Almost lost in the Duskbloods announcement is the confirmation that Elden Ring: Tarnished Edition is coming to Switch 2. This is the full game — base plus Shadow of the Erdtree DLC — running on Nintendo's new hardware. The fact that Switch 2 can handle Elden Ring at all tells you a lot about the hardware leap from the original Switch, which couldn't run anything close to that technical profile.

But here's what I think matters more: Elden Ring on Switch 2 gets the FromSoftware audience comfortable with the platform. It's the gateway drug. You buy Switch 2, you play Elden Ring on the go, you realize the hardware is legitimate, and then when Duskbloods launches you're already invested in the ecosystem. It's a brilliant one-two punch, and I suspect both parties planned it exactly this way.

What This Means for the Souls Community

I want to address the elephant in the room: a lot of FromSoft fans are going to be disappointed that Duskbloods isn't Dark Souls 4 or Bloodborne 2. I get it. But I think that reaction misses the bigger picture. Miyazaki's team can't make Souls-likes forever without the formula going stale. They need creative outlets. Sekiro was a wildly different game that ended up being brilliant precisely because it broke from the Souls mold. Duskbloods could be the same kind of creative refresh.

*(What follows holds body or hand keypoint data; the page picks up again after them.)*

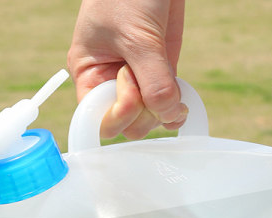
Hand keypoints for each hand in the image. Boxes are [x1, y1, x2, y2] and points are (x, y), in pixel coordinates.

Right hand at [67, 0, 187, 139]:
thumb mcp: (138, 37)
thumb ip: (153, 81)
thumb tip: (168, 116)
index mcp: (89, 72)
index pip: (97, 118)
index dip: (117, 114)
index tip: (131, 90)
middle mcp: (110, 81)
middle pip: (125, 125)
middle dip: (142, 112)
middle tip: (151, 78)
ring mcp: (137, 80)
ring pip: (147, 120)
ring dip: (162, 111)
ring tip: (170, 84)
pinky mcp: (160, 74)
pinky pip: (165, 106)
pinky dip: (175, 108)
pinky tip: (182, 102)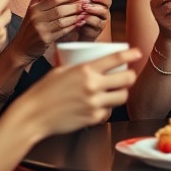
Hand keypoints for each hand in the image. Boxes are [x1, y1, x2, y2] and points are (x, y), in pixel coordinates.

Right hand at [8, 0, 86, 65]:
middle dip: (76, 5)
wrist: (21, 48)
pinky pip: (62, 31)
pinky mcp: (45, 39)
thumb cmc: (29, 27)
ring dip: (77, 16)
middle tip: (87, 2)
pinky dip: (73, 26)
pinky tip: (80, 23)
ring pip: (63, 20)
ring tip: (86, 12)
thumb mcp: (31, 8)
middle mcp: (36, 17)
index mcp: (34, 8)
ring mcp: (40, 29)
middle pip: (60, 9)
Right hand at [26, 48, 140, 134]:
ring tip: (116, 91)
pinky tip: (100, 105)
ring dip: (122, 93)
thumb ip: (80, 68)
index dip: (130, 55)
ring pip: (122, 97)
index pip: (115, 59)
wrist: (32, 115)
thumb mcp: (61, 71)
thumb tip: (92, 64)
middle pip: (127, 79)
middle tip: (128, 76)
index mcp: (85, 70)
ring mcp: (94, 103)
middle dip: (130, 76)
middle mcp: (92, 85)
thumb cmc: (43, 91)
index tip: (137, 53)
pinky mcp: (92, 118)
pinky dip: (106, 109)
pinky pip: (108, 112)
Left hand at [76, 0, 111, 41]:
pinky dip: (89, 19)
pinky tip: (83, 17)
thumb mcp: (80, 3)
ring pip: (103, 12)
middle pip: (107, 2)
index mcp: (100, 2)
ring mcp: (102, 19)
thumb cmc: (79, 16)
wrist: (76, 33)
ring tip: (84, 7)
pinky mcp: (98, 28)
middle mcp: (104, 10)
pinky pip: (97, 23)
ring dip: (94, 8)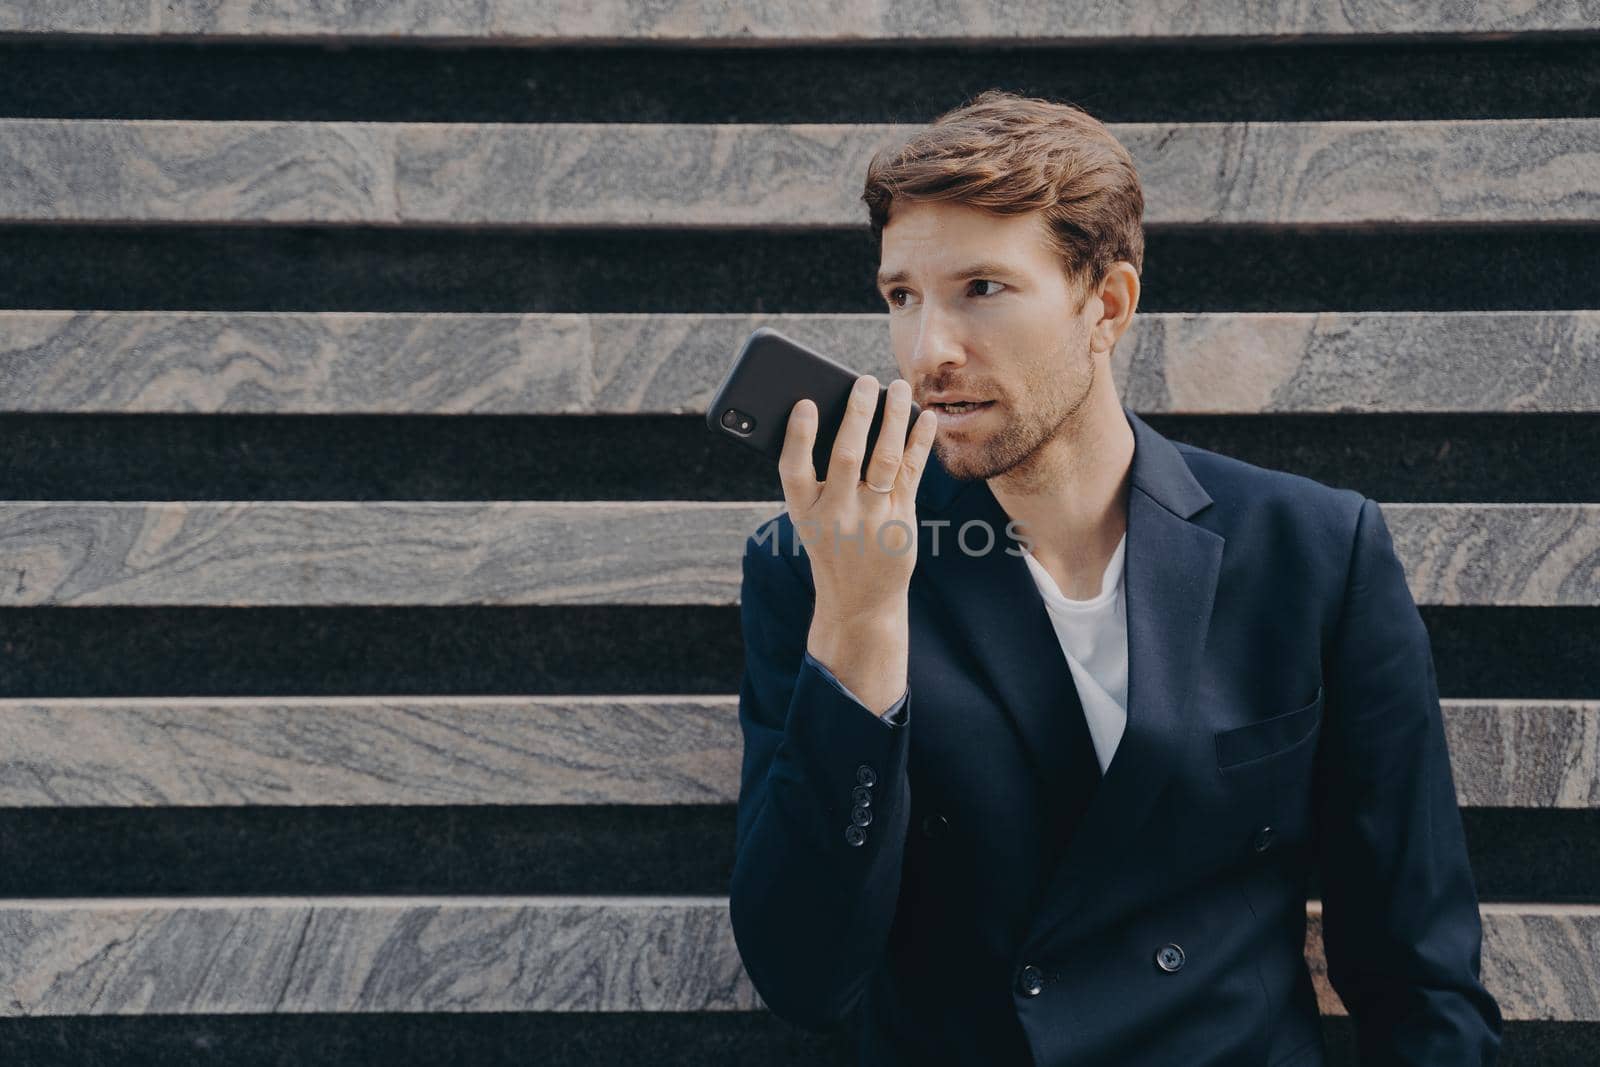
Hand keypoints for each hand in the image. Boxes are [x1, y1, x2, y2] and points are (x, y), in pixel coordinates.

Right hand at [779, 374, 937, 624]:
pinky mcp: (901, 521)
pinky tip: (925, 418)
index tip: (806, 403)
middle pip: (846, 457)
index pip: (794, 470)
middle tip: (865, 381)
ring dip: (894, 419)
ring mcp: (871, 519)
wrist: (859, 601)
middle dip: (857, 415)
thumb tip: (840, 417)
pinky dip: (919, 442)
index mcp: (804, 512)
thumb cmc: (831, 544)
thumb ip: (817, 478)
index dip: (798, 436)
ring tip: (899, 388)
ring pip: (885, 459)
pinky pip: (911, 473)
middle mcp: (836, 515)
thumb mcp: (811, 519)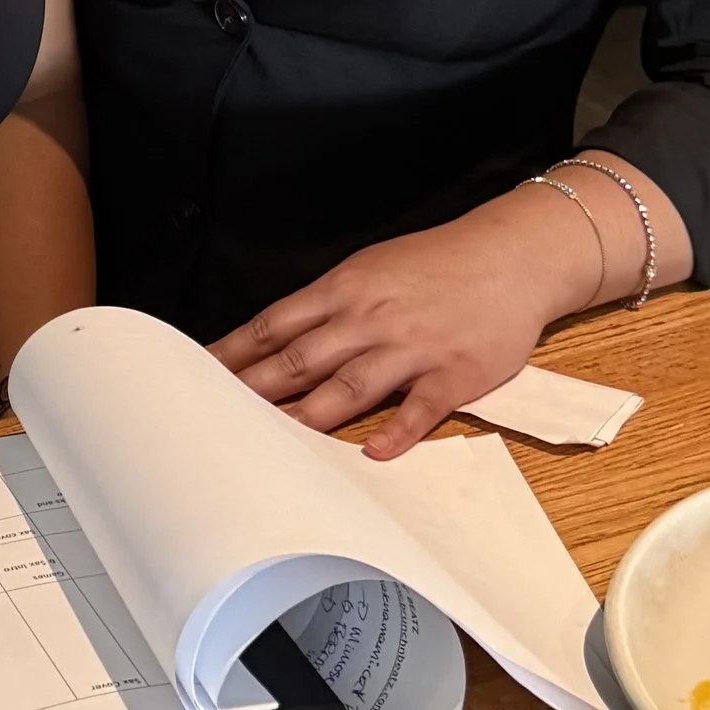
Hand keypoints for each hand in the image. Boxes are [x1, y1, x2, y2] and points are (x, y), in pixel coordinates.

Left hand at [210, 189, 597, 459]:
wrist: (513, 256)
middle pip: (301, 359)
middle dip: (255, 390)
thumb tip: (278, 337)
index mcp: (345, 289)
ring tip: (272, 442)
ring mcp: (412, 348)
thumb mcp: (372, 268)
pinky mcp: (453, 374)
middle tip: (214, 418)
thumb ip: (328, 305)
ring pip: (350, 386)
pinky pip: (420, 409)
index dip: (234, 354)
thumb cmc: (438, 264)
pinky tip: (373, 454)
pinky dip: (397, 432)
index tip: (196, 376)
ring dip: (309, 415)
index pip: (275, 324)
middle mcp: (371, 318)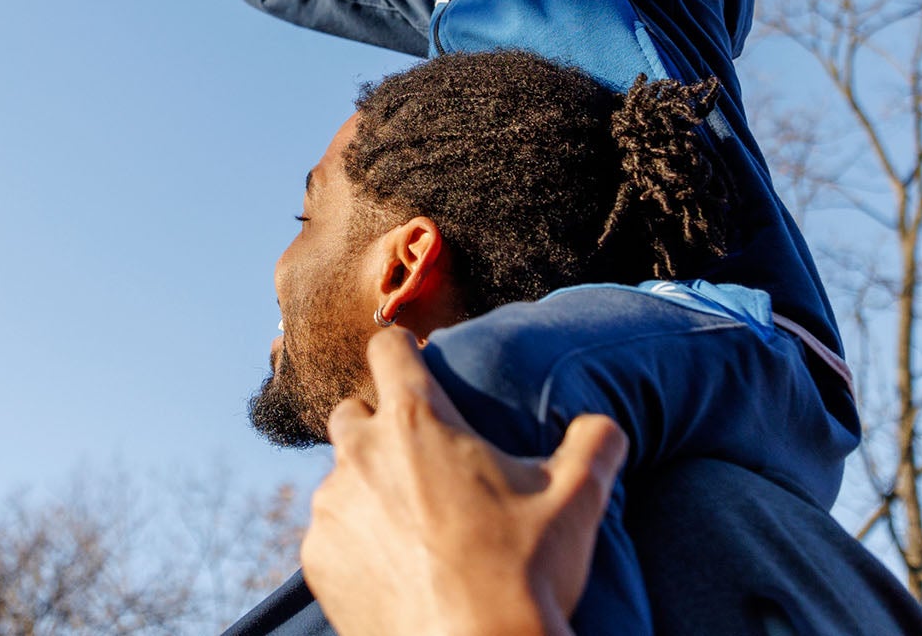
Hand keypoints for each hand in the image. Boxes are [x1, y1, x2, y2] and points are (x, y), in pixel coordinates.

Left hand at [302, 330, 628, 635]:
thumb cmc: (525, 573)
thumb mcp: (579, 500)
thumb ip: (596, 443)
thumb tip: (604, 426)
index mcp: (417, 421)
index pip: (387, 347)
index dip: (402, 350)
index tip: (415, 362)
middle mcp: (362, 454)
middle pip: (352, 411)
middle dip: (379, 426)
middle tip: (423, 461)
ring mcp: (332, 508)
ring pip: (340, 478)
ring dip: (369, 490)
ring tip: (416, 527)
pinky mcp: (318, 559)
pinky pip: (330, 534)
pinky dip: (356, 543)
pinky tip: (397, 568)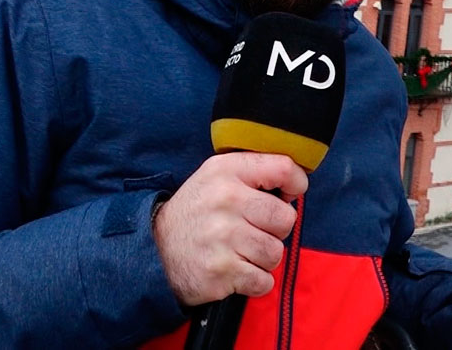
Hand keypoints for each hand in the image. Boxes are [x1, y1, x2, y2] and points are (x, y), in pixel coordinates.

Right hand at [152, 152, 308, 305]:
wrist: (155, 251)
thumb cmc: (196, 213)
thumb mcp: (216, 176)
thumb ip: (254, 172)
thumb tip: (296, 183)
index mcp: (226, 171)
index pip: (284, 168)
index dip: (297, 184)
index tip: (288, 195)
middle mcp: (226, 200)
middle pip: (286, 218)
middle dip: (276, 230)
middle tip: (255, 231)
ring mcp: (223, 237)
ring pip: (276, 253)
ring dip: (263, 258)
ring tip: (241, 252)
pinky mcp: (222, 270)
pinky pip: (264, 281)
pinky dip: (254, 281)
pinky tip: (237, 270)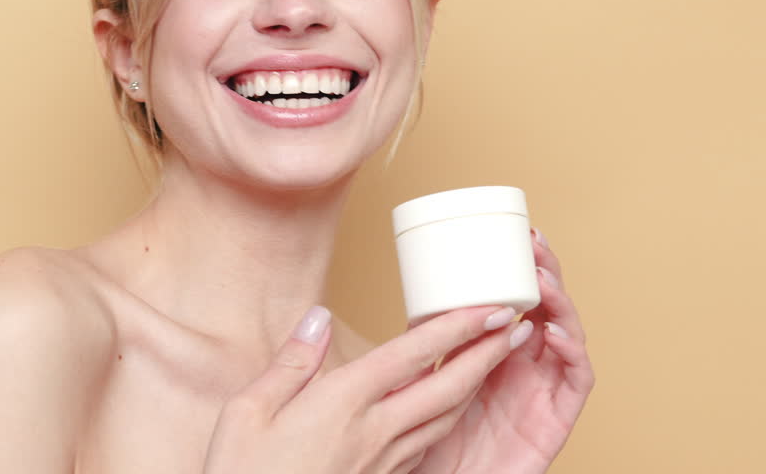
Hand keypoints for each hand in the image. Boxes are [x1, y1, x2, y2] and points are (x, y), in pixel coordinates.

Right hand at [202, 304, 532, 473]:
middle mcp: (374, 431)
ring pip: (445, 417)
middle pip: (448, 387)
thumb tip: (317, 316)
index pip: (414, 354)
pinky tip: (448, 404)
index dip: (460, 327)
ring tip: (496, 356)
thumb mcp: (247, 412)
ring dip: (476, 383)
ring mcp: (382, 461)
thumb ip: (292, 361)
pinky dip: (447, 414)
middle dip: (488, 353)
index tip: (492, 306)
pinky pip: (427, 442)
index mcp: (342, 402)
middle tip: (518, 324)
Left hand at [413, 227, 594, 473]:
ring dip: (560, 304)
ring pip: (568, 336)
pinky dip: (571, 353)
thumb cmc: (432, 445)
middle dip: (547, 273)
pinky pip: (576, 381)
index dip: (527, 268)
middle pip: (550, 310)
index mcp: (498, 354)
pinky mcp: (557, 421)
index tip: (522, 234)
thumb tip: (402, 301)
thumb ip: (429, 346)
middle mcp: (527, 367)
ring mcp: (544, 391)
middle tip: (535, 244)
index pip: (522, 300)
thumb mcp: (423, 383)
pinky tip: (552, 332)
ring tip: (541, 281)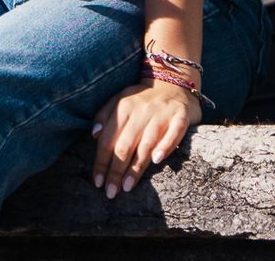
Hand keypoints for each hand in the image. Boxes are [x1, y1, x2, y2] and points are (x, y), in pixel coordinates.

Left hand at [90, 77, 199, 198]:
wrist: (174, 81)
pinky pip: (174, 133)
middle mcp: (141, 111)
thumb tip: (93, 135)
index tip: (98, 182)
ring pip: (146, 143)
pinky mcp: (181, 117)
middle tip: (111, 193)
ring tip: (127, 187)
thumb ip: (105, 116)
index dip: (101, 161)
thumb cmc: (142, 99)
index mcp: (123, 108)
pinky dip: (165, 146)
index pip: (108, 139)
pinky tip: (157, 160)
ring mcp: (162, 114)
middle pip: (124, 145)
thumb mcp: (120, 100)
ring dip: (135, 167)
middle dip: (115, 171)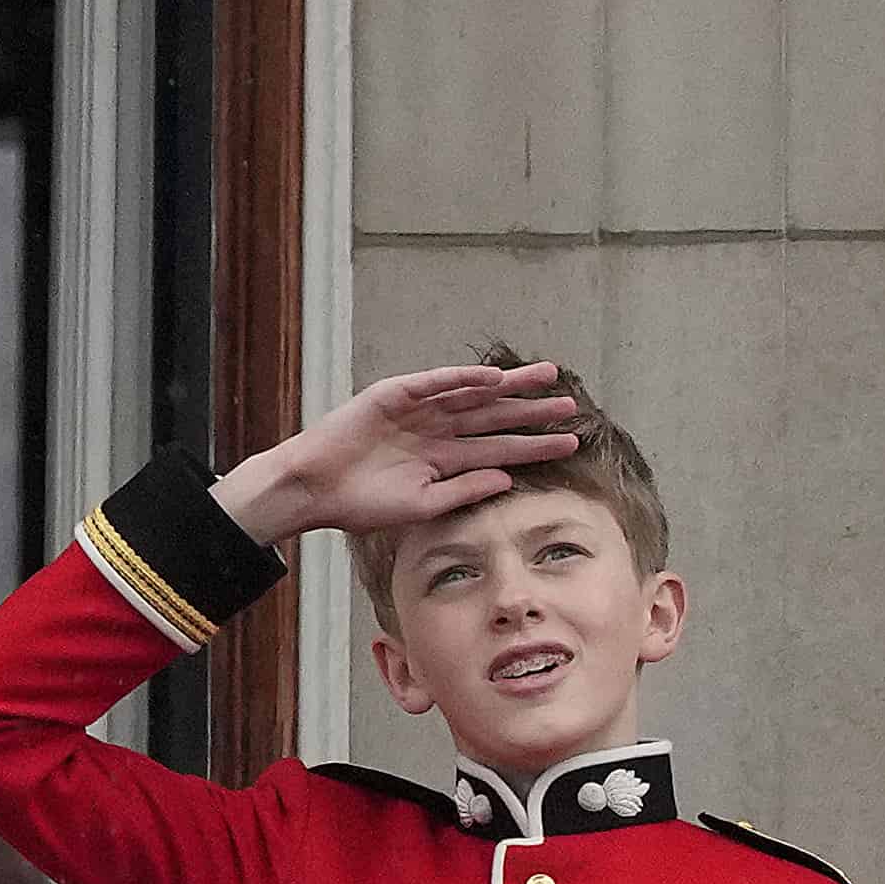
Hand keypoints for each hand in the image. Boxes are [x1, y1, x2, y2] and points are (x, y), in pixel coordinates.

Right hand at [208, 363, 580, 549]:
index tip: (571, 443)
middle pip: (494, 417)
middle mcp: (435, 432)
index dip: (534, 446)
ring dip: (509, 386)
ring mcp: (417, 410)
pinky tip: (493, 378)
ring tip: (548, 378)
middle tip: (571, 406)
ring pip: (473, 394)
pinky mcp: (394, 395)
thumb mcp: (420, 505)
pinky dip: (463, 379)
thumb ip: (463, 491)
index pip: (498, 450)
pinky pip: (435, 383)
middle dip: (531, 411)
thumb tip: (506, 479)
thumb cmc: (358, 505)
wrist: (312, 489)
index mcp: (443, 460)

And let's be honest — if FromSoftware can nail multiplayer combat with the same level of care they bring to their single-player games, they'll have created something the industry desperately needs. PvPvE games right now are mostly mid-budget extraction shooters. A FromSoftware-quality entry in that space, with their attention to animation, hit detection, and combat rhythm? That could genuinely elevate the entire genre. I'm cautiously excited in a way I haven't been about a multiplayer game in years.

October 2026 or Later — The Wait Begins

Kadokawa's earnings report pins this to 2026, and industry chatter suggests October at the earliest. That timing makes sense — Switch 2 will have been on the market for several months by then, the install base will be building, and the holiday season proximity gives Duskbloods maximum commercial runway. FromSoftware doesn't rush releases (Elden Ring was delayed twice), so if they say 2026, I trust the timeline.

What I'm watching for between now and launch: gameplay footage. Everything we know so far comes from the Kadokawa financials and limited description. We haven't seen this game move yet. And for a multiplayer brawler, movement is everything — how characters control, how abilities chain together, how the PvPvE balance works in practice. The concept is exciting. The execution will determine whether this is a system-seller or a curiosity. FromSoftware's track record says system-seller, and I'm inclined to trust them until proven otherwise.